The most frequent complications involve the lesion of the intestines, bladder, ureter or primary blood vessels. In our practice, none of these intra-operatory or post-operatory complications were met, in over 150 yearly laparoscopic hysterectomies.
Robotic surgery, a superior approach of the hysterectomy
What are the advantages of the robotic hysterectomy?
The robotic intervention is the most advanced form of minimally invasive surgery, using state of the art technology. The surgical instruments and the optical camera are maneuvered by a robotic system, controlled by the surgeon through a console. The robotic system offers a superior range of motion compared to the human hand, as well as an enlarged, high-definition, three-dimensional field of view of the operating field. The da Vinci Xi robotic surgery system is equipped with a wide range of advanced instruments for minimally invasive interventions. However, the procedure is performed by the surgeon, operating the robot via the control console. Robotic surgery overcomes all limitations of laparoscopic surgery, greatly improving the image quality of the operating field, amplifying the accuracy and dexterity of surgical movements, as well as granting the surgeon increased comfort. All these taken into account, complex interventions can be performed securely and with ease, fewer post-operatory complications, lower hospitalization period, and greatly improved results.
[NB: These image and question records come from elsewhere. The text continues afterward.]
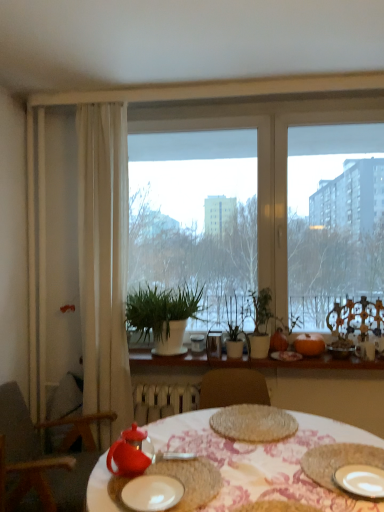
Question: Is matte glass bowl at right, which ranks as the first tableware in right-to-left order, at the back of matte red teapot at lower center, placed as the 1th tableware when sorted from left to right?

Choices:
 (A) yes
 (B) no

Answer: (B)

Question: Considering the relative sizes of matte red teapot at lower center, the first tableware viewed from the front, and matte glass bowl at right, which appears as the third tableware when viewed from the front, in the image provided, is matte red teapot at lower center, the first tableware viewed from the front, thinner than matte glass bowl at right, which appears as the third tableware when viewed from the front,?

Choices:
 (A) yes
 (B) no

Answer: (A)

Question: Is matte glass bowl at right, the fourth tableware when ordered from left to right, located within matte red teapot at lower center, placed as the 1th tableware when sorted from left to right?

Choices:
 (A) yes
 (B) no

Answer: (B)

Question: Does matte red teapot at lower center, the first tableware viewed from the front, appear on the right side of matte glass bowl at right, marked as the second tableware in a back-to-front arrangement?

Choices:
 (A) yes
 (B) no

Answer: (B)

Question: Can you confirm if matte red teapot at lower center, placed as the 1th tableware when sorted from left to right, is shorter than matte glass bowl at right, which appears as the third tableware when viewed from the front?

Choices:
 (A) yes
 (B) no

Answer: (B)

Question: From a real-world perspective, is matte red teapot at lower center, the fourth tableware in the back-to-front sequence, beneath matte glass bowl at right, the fourth tableware when ordered from left to right?

Choices:
 (A) no
 (B) yes

Answer: (B)

Question: Is metallic glass at center, the fourth tableware positioned from the front, wider than white matte plate at center, marked as the first plate in a left-to-right arrangement?

Choices:
 (A) yes
 (B) no

Answer: (B)

Question: Considering the relative sizes of metallic glass at center, the fourth tableware positioned from the front, and white matte plate at center, marked as the first plate in a left-to-right arrangement, in the image provided, is metallic glass at center, the fourth tableware positioned from the front, thinner than white matte plate at center, marked as the first plate in a left-to-right arrangement,?

Choices:
 (A) no
 (B) yes

Answer: (B)

Question: Is metallic glass at center, the first tableware when ordered from back to front, behind white matte plate at center, marked as the first plate in a left-to-right arrangement?

Choices:
 (A) yes
 (B) no

Answer: (A)

Question: Is metallic glass at center, the first tableware when ordered from back to front, positioned with its back to white matte plate at center, marked as the first plate in a left-to-right arrangement?

Choices:
 (A) no
 (B) yes

Answer: (A)

Question: Is metallic glass at center, the fourth tableware positioned from the front, surrounding white matte plate at center, marked as the first plate in a left-to-right arrangement?

Choices:
 (A) yes
 (B) no

Answer: (B)

Question: Does metallic glass at center, the third tableware when ordered from right to left, have a greater height compared to white matte plate at center, the 2th plate viewed from the right?

Choices:
 (A) yes
 (B) no

Answer: (A)

Question: Considering the relative sizes of white ceramic plate at lower right, placed as the first plate when sorted from right to left, and white matte plant pot at center in the image provided, is white ceramic plate at lower right, placed as the first plate when sorted from right to left, smaller than white matte plant pot at center?

Choices:
 (A) yes
 (B) no

Answer: (A)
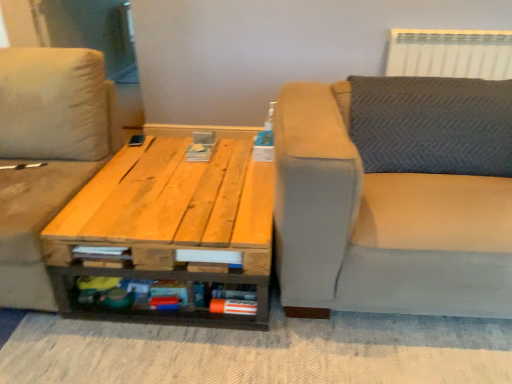
Question: Does beige fabric studio couch at left, the 1th studio couch when ordered from left to right, turn towards light gray fabric couch at right, arranged as the second studio couch when viewed from the left?

Choices:
 (A) no
 (B) yes

Answer: (A)

Question: Does beige fabric studio couch at left, the 1th studio couch when ordered from left to right, appear on the right side of light gray fabric couch at right, arranged as the second studio couch when viewed from the left?

Choices:
 (A) no
 (B) yes

Answer: (A)

Question: Does beige fabric studio couch at left, the 1th studio couch when ordered from left to right, have a greater width compared to light gray fabric couch at right, the first studio couch viewed from the right?

Choices:
 (A) yes
 (B) no

Answer: (B)

Question: Are beige fabric studio couch at left, placed as the 2th studio couch when sorted from right to left, and light gray fabric couch at right, arranged as the second studio couch when viewed from the left, far apart?

Choices:
 (A) yes
 (B) no

Answer: (A)

Question: Does beige fabric studio couch at left, placed as the 2th studio couch when sorted from right to left, have a larger size compared to light gray fabric couch at right, the first studio couch viewed from the right?

Choices:
 (A) no
 (B) yes

Answer: (A)

Question: In terms of size, does white plastic radiator at upper right appear bigger or smaller than light gray fabric couch at right, arranged as the second studio couch when viewed from the left?

Choices:
 (A) small
 (B) big

Answer: (A)

Question: Would you say white plastic radiator at upper right is to the left or to the right of light gray fabric couch at right, arranged as the second studio couch when viewed from the left, in the picture?

Choices:
 (A) right
 (B) left

Answer: (A)

Question: From the image's perspective, is white plastic radiator at upper right located above or below light gray fabric couch at right, arranged as the second studio couch when viewed from the left?

Choices:
 (A) below
 (B) above

Answer: (B)

Question: Considering their positions, is white plastic radiator at upper right located in front of or behind light gray fabric couch at right, arranged as the second studio couch when viewed from the left?

Choices:
 (A) front
 (B) behind

Answer: (B)

Question: Looking at their shapes, would you say natural wood table at center is wider or thinner than white plastic radiator at upper right?

Choices:
 (A) wide
 (B) thin

Answer: (A)

Question: In the image, is natural wood table at center positioned in front of or behind white plastic radiator at upper right?

Choices:
 (A) front
 (B) behind

Answer: (A)

Question: From a real-world perspective, is natural wood table at center physically located above or below white plastic radiator at upper right?

Choices:
 (A) below
 (B) above

Answer: (A)

Question: Is natural wood table at center to the left or to the right of white plastic radiator at upper right in the image?

Choices:
 (A) left
 (B) right

Answer: (A)

Question: Visually, is light gray fabric couch at right, arranged as the second studio couch when viewed from the left, positioned to the left or to the right of natural wood table at center?

Choices:
 (A) left
 (B) right

Answer: (B)

Question: Looking at their shapes, would you say light gray fabric couch at right, the first studio couch viewed from the right, is wider or thinner than natural wood table at center?

Choices:
 (A) wide
 (B) thin

Answer: (A)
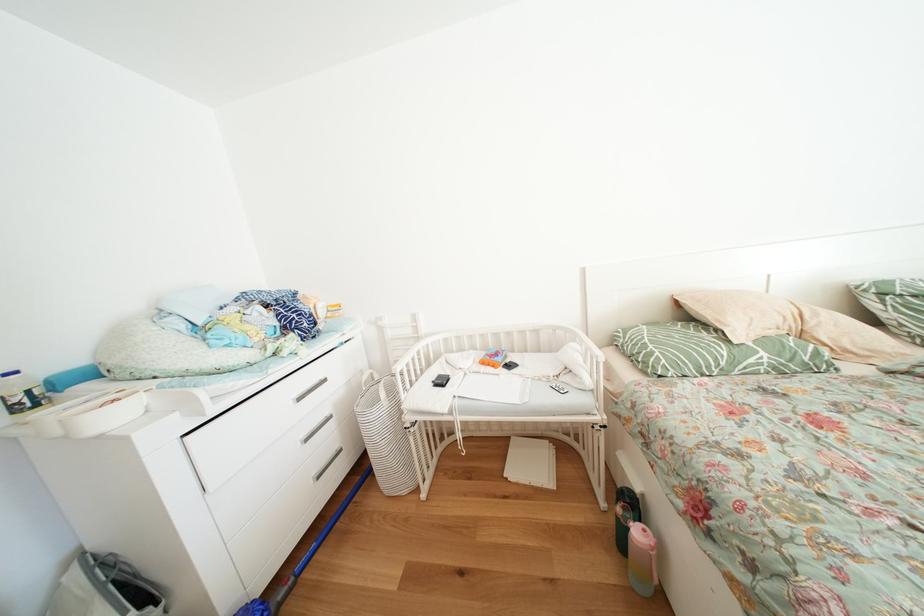
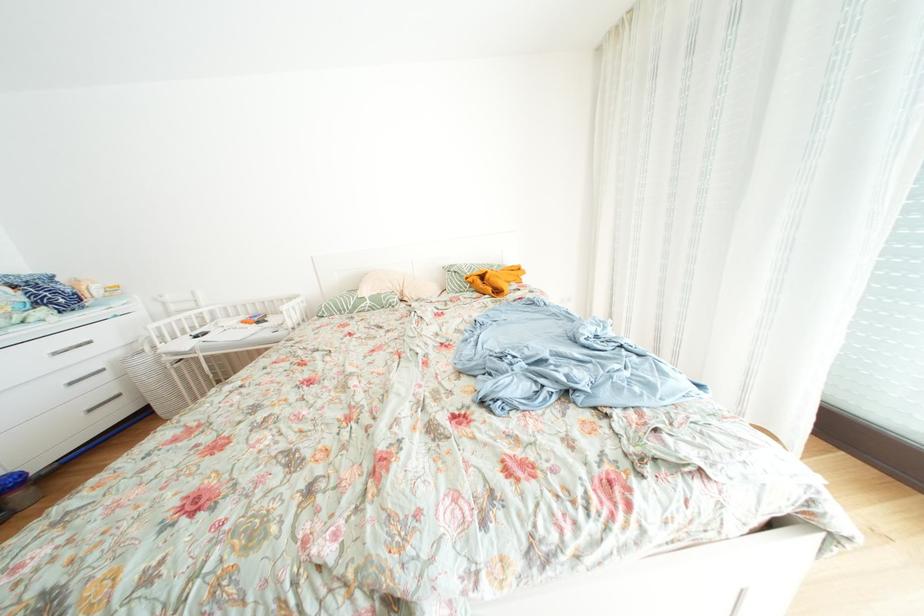
In a continuous first-person perspective shot, in which direction is the camera moving?

The movement direction of the cameraman is right, backward.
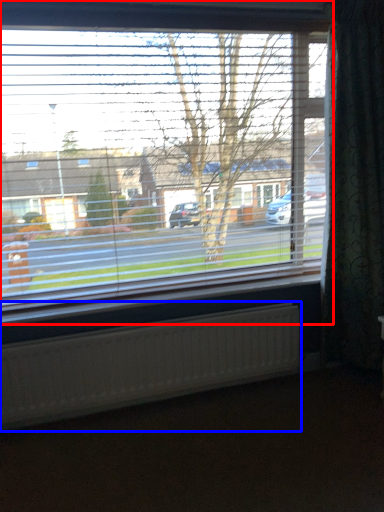
Question: Which point is further to the camera, window (highlighted by a red box) or radiator (highlighted by a blue box)?

Choices:
 (A) window
 (B) radiator

Answer: (B)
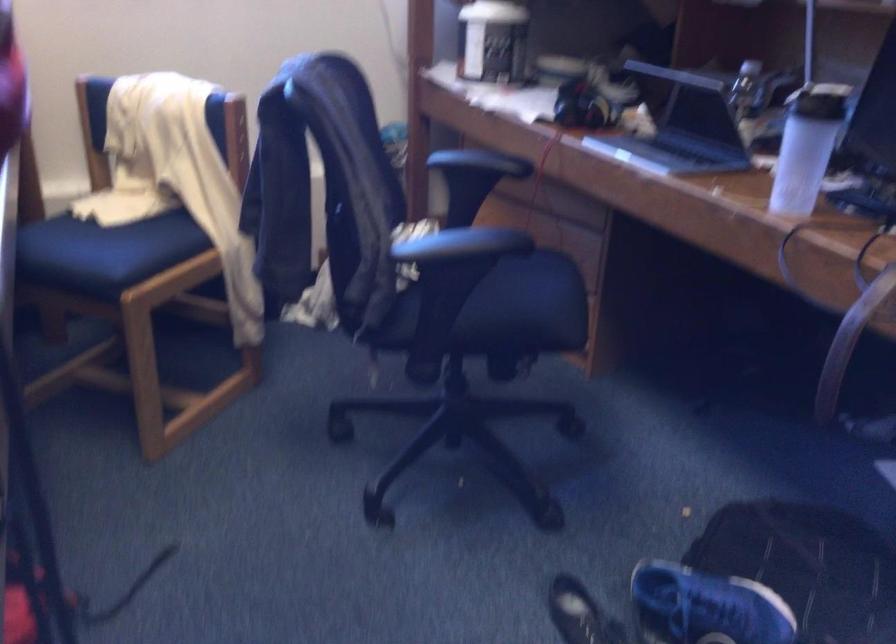
Where would you sit the black chair sitting surface? Please return your answer as a coordinate pair (x, y).

(515, 313)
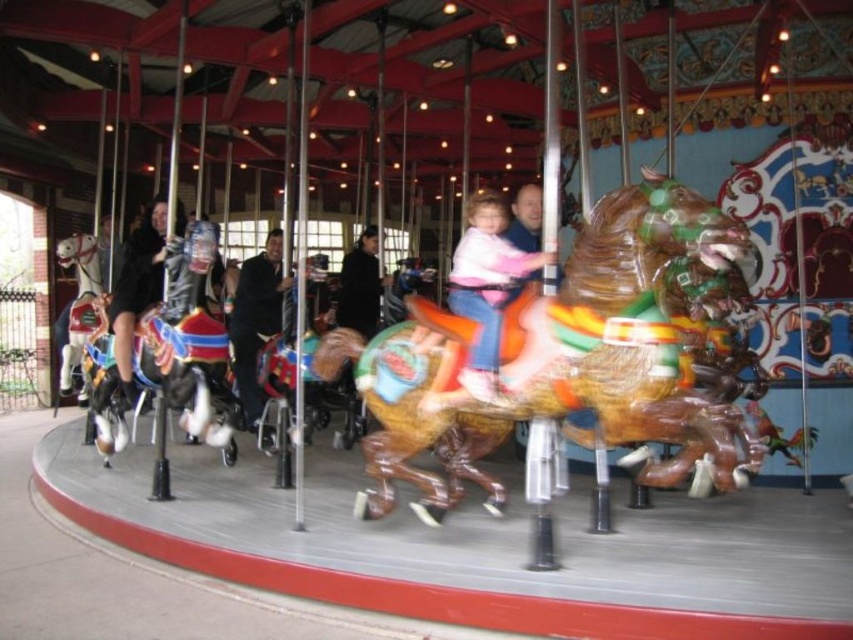
You are a parent trying to choose between two carousel horses for your child to ride. The shiny brown horse at center and the white glossy horse at left are both available. Based on their sizes, which horse would you recommend your child to ride?

The shiny brown horse at center is larger in size than the white glossy horse at left, so it would be more suitable for your child to ride the shiny brown horse at center as it provides a better fit for their size.

You are standing in front of the carousel and want to take a photo of the two points mentioned. Which point, point (582, 424) or point (62, 250), will appear larger in your camera view?

Point (582, 424) is closer to the camera than point (62, 250), so it will appear larger in the photo.

You are standing at the entrance of the carousel and want to locate the shiny brown horse at center. According to the coordinate system where the bottom left corner is the origin, what are its coordinates?

The shiny brown horse at center is located at coordinates approximately 0.555 on the x axis and 0.696 on the y axis.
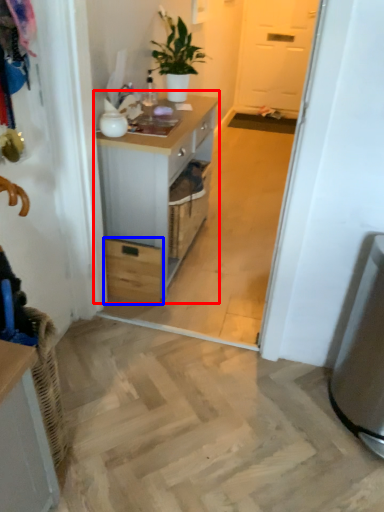
Question: Which point is closer to the camera, chest of drawers (highlighted by a red box) or drawer (highlighted by a blue box)?

Choices:
 (A) chest of drawers
 (B) drawer

Answer: (A)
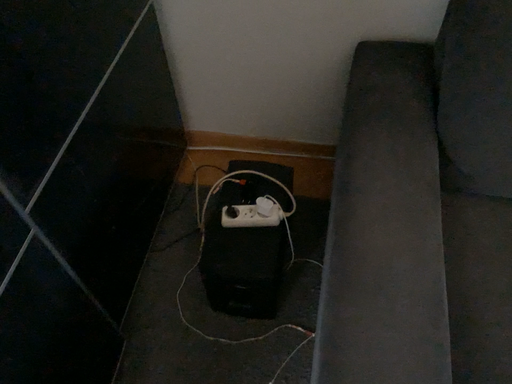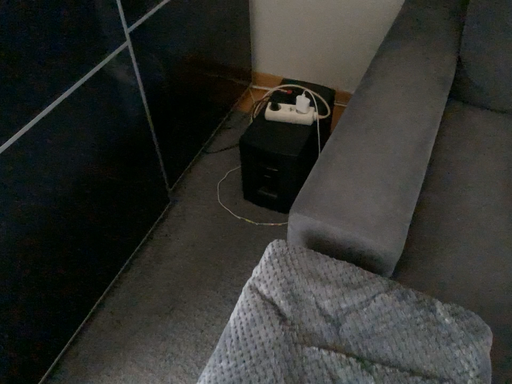
Question: How did the camera likely rotate when shooting the video?

Choices:
 (A) rotated right
 (B) rotated left

Answer: (B)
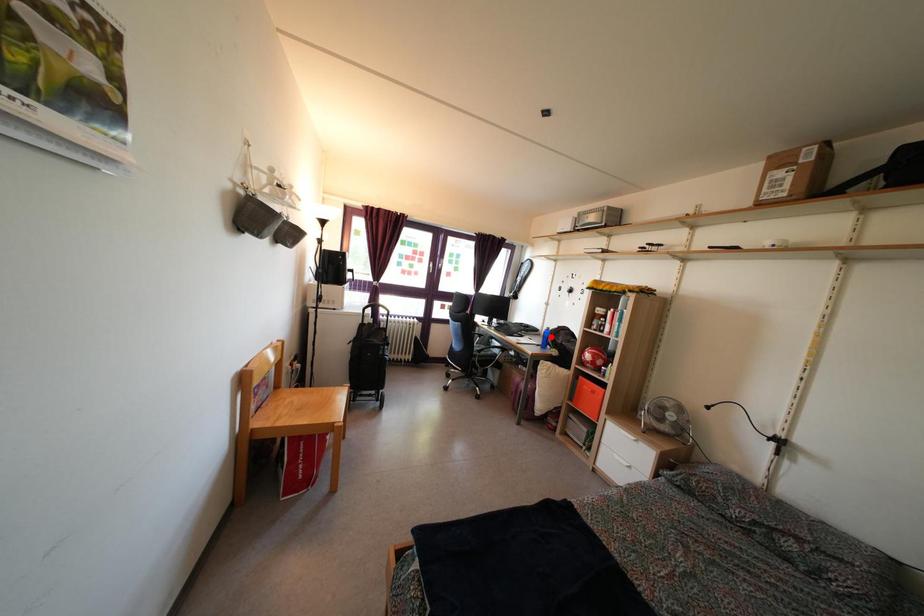
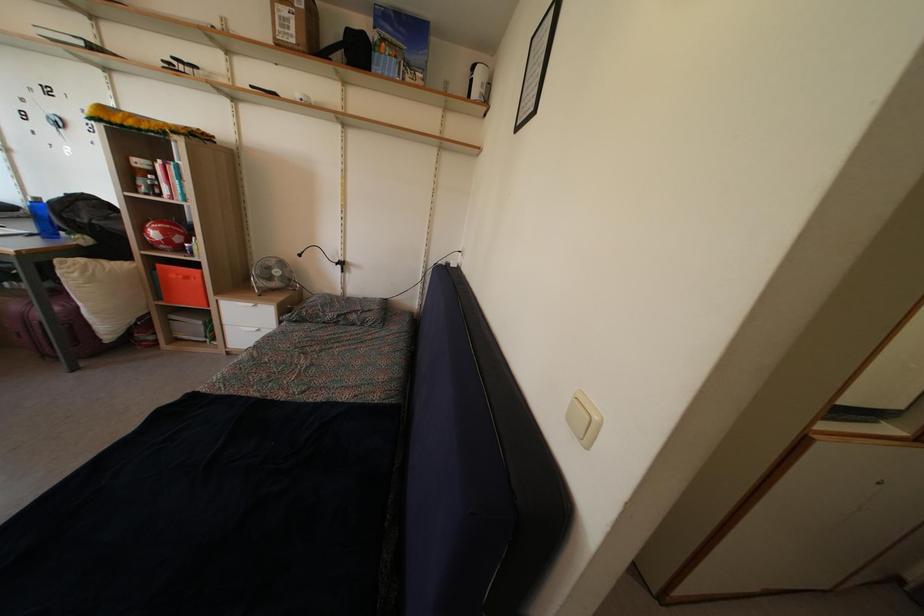
In the second image, find the point that corresponds to the highlighted location in the first image.

(40, 208)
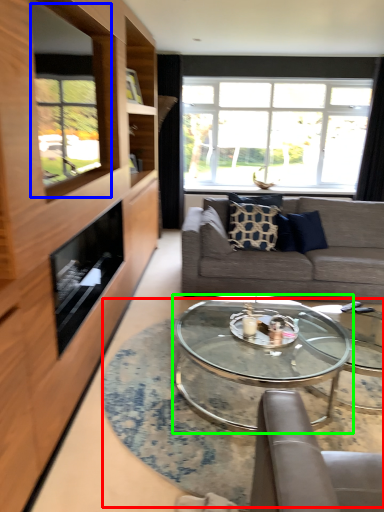
Question: Estimate the real-world distances between objects in this image. Which object is closer to table (highlighted by a red box), window screen (highlighted by a blue box) or coffee table (highlighted by a green box)?

Choices:
 (A) window screen
 (B) coffee table

Answer: (B)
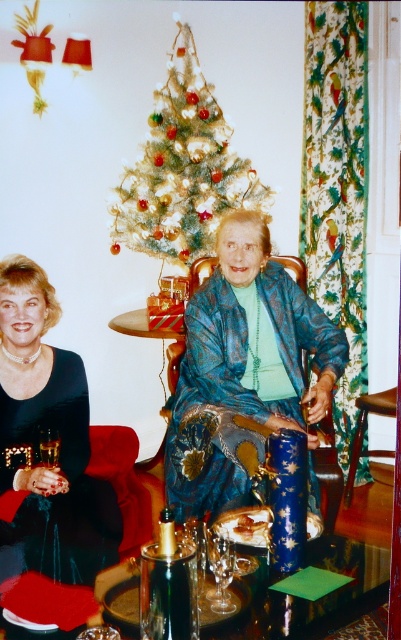
Question: Which object is the farthest from the red velvet couch at lower left?

Choices:
 (A) translucent glass bottle at lower left
 (B) black velvet dress at left
 (C) blue textured dress at center

Answer: (C)

Question: Among these objects, which one is farthest from the camera?

Choices:
 (A) black velvet dress at left
 (B) velvet black dress at left
 (C) translucent glass bottle at lower left
 (D) clear glass wine glass at center

Answer: (C)

Question: Is red velvet couch at lower left thinner than translucent glass bottle at lower left?

Choices:
 (A) no
 (B) yes

Answer: (A)

Question: Is white frosted christmas tree at center thinner than clear glass wine glass at center?

Choices:
 (A) yes
 (B) no

Answer: (B)

Question: Which is nearer to the velvet black dress at left?

Choices:
 (A) clear glass wine glass at center
 (B) translucent glass bottle at lower left
 (C) black velvet dress at left

Answer: (C)

Question: In this image, where is white frosted christmas tree at center located relative to clear glass wine glass at center?

Choices:
 (A) right
 (B) left

Answer: (B)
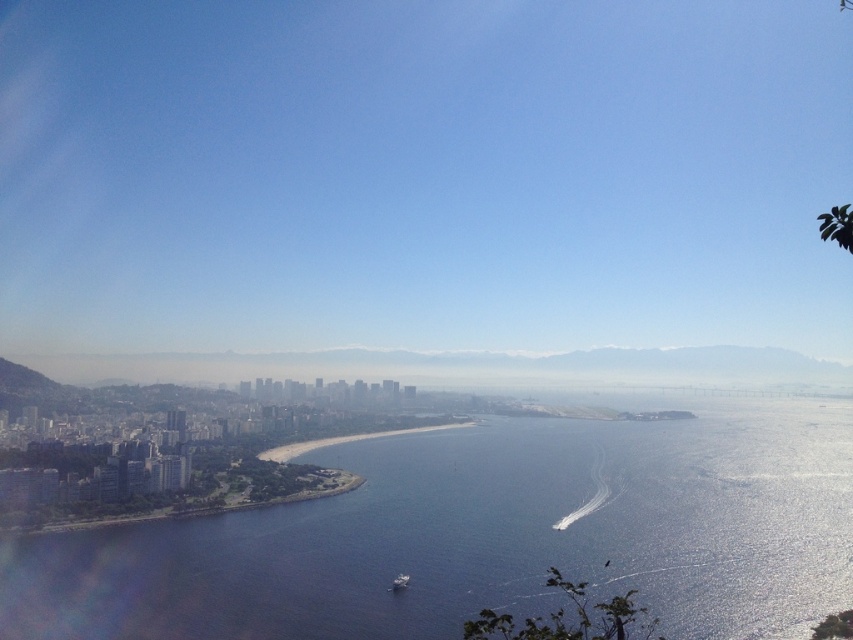
Question: Which point is closer to the camera taking this photo?

Choices:
 (A) (398, 580)
 (B) (347, 438)
 (C) (432, 618)

Answer: (A)

Question: Does blue liquid water at lower left appear on the left side of metallic gray boat at lower center?

Choices:
 (A) yes
 (B) no

Answer: (B)

Question: Which object is positioned closest to the metallic gray boat at lower center?

Choices:
 (A) golden sand beach at center
 (B) blue liquid water at lower left

Answer: (A)

Question: Can you confirm if blue liquid water at lower left is bigger than golden sand beach at center?

Choices:
 (A) no
 (B) yes

Answer: (B)

Question: Among these objects, which one is farthest from the camera?

Choices:
 (A) metallic gray boat at lower center
 (B) golden sand beach at center

Answer: (A)

Question: Is golden sand beach at center smaller than metallic gray boat at lower center?

Choices:
 (A) yes
 (B) no

Answer: (B)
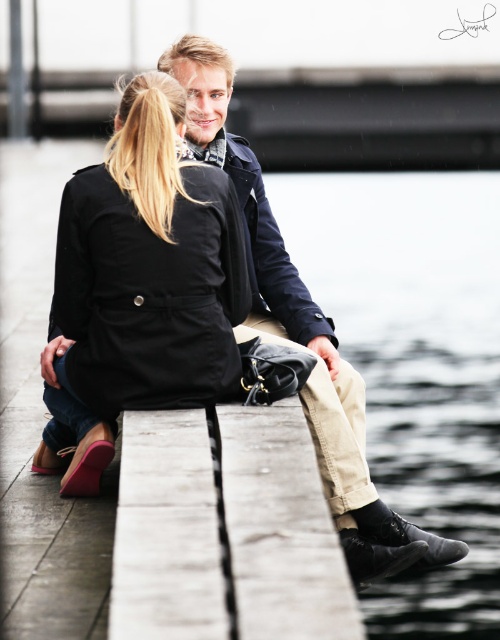
You are a photographer trying to capture a closeup of the black leather shoes at lower center without including the matte black coat at center in the frame. Given their relative widths, is this possible?

The black leather shoes at lower center are wider than the matte black coat at center. Therefore, it is possible to capture a closeup of the black leather shoes at lower center without including the matte black coat at center by focusing on the wider shoes and adjusting the camera angle to exclude the narrower coat.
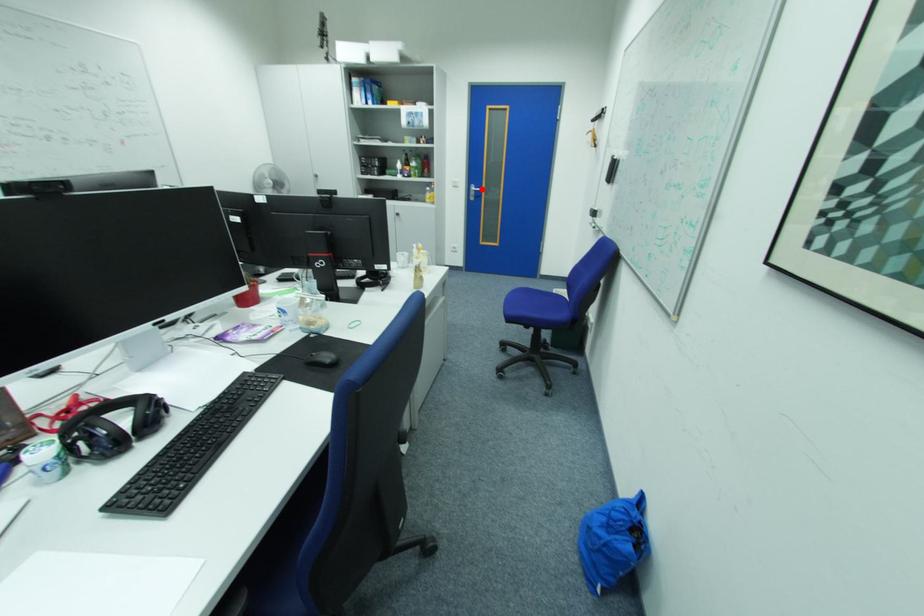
This type of approach is an advanced form of minimally invasive surgery, with all the following advantages compared to open abdominal surgery:
- High precision;
- Minimal intra-operatory blood loss;
- Fewer post-operatory complications;
- Shorter hospitalization period;
- Faster patient recovery – the patient is mobilized few hours after the surgery;
- Small post-operatory scarring.
Furthermore, compared to the laparoscopic approach, robotic surgery grants certain advantages:
- The surgeon is able to reach less-accessible areas;
- Precise movement of the instruments;
- 3D HD imaging, with increased stability, with the ability to zoom in up to 10 times.
The robot arms have 7 degrees of motion (compared to the only 4 degrees of the laparoscopic approach) and are very versatile, allowing the micro-instruments to nearly perform a double clockwise rotation – a 540 degree range of motion. All these qualities greatly improve the end surgery result and help perfect the surgeon’s motions.
What is to be expected of this surgical procedure? The patient is discharged 48 hours after surgery. Normal activity is resumed in less than a week. The sutures are either removed 10-14 days after surgery, or not at all, if absorbable sutures are used. What are the risks? The most frequent complications involve the lesion of the intestines, bladder, ureter or primary blood vessels. In our practice, none of these intra-operatory or post-operatory complications were met, in over 50 yearly robotic hysterectomies. What are the post-surgery recommendations?
- Physical and sexual rest 6 weeks following the surgery;
- A special diet in order to avoid bloating and constipation;
- Careful rinsing of the post-surgical incisions with warm water and neutral soap (bathing is prohibited in the first month following the surgery).